The Borg has routines to train Artificial Neural Networks (ANNs). The two types currently supported are classifier and emulator. The models and training recipes are based on software written by Yuan-Sen Ting: The Payne for the emulator and the MWM Classifier for the convolutional classifier.

The Borg Model Basics

Every The Borg model can do a few important things:

  • train(): This trains the model on a training set.

  • call: Run the emulator for a set of data/labels, e.g., out = model(input).

  • save(): Save the model to a file.

  • load(): Load a model from a file.

Training a Model

We use a training set with data and labels to train the models. The dimensions of the training_labels and training_data should be:

  • training_labels: [# training data, # labels]

  • training_data: [# training data, # features]

You can specify various parameters of the model. For example, num_neurons, the number of neurons in the hidden layer(s). You can also specify some training parameters, such as how quickly the model learns (learning rate), the chunks of training data that are fed through the model simultaneously during the training process (batch size), and the number of iterations to train (num_steps).
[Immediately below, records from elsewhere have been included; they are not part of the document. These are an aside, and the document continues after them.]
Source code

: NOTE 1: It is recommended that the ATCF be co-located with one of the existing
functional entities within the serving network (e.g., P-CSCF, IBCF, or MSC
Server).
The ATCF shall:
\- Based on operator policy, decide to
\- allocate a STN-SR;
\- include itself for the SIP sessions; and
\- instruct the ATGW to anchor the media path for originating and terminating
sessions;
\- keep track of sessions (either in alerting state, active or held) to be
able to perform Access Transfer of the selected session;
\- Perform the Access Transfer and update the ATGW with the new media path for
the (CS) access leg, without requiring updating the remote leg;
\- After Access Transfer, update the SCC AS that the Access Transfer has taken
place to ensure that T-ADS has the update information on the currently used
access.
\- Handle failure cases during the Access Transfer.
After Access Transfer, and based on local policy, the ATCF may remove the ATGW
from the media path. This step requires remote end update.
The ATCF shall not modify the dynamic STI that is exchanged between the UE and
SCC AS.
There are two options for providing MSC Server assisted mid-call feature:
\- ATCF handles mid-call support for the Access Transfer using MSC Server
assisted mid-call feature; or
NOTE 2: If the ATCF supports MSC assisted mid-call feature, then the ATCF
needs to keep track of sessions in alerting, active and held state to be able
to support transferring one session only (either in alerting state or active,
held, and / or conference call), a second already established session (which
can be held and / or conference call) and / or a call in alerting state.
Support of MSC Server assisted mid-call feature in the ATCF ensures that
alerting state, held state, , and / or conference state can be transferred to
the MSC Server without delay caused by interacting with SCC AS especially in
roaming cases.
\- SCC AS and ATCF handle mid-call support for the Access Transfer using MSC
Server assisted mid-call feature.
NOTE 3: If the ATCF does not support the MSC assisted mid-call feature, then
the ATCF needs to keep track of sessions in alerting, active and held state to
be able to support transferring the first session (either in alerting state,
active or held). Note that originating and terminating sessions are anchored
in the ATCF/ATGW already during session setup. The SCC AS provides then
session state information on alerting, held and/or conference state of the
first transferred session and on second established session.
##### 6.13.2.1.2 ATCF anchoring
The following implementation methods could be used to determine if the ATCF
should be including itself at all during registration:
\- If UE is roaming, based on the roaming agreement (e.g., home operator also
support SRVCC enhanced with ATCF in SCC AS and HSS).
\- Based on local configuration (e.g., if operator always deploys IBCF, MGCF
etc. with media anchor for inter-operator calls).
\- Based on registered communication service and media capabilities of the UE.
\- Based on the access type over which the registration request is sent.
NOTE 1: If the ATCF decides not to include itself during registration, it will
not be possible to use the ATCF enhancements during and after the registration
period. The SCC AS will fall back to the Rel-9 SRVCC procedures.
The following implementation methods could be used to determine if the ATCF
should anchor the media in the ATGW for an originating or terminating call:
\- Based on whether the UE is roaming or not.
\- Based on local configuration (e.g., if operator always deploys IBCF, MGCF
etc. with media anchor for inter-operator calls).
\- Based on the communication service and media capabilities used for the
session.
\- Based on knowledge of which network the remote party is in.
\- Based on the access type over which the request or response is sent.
It is substantially faster to train an ANN using a GPU with the cuda=True setting. By default, cuda=True so a model can be trained on a regular CPU.

Classifier

A classifier takes data with various features and returns a probability of it being a member of various classes.

from theborg.classifier import Classifier
cmodel = Classifier()
cmodel.train(training_labels=labels,training_data=data)
probs = cmodel(data)

The input data when calling the model will have dimensions of [# of features] and the output will have probabilities [# of labels] that sum to one.

Now you can save the model to a file.

cmodel.save('my_classifier.pkl')

There are two classifiers. A simple classifier Classifier using a serial model, and a classifier using convolutional layers CNNClassifier.

Emulator

An emulator simulates real data using only a few labels. For example, a stellar spectrum is simulated using just temperature, surface gravity and metallicity. Emulator can be used to emulate a wide variety of data.

from theborg.emulator import Emulator
emodel = Emulator()
emodel.train(training_labels=labels,training_data=data)
spec = emodel(labels)

The input data when calling the model will have dimensions of [# of labels] and the output will have dimensions of [# of features].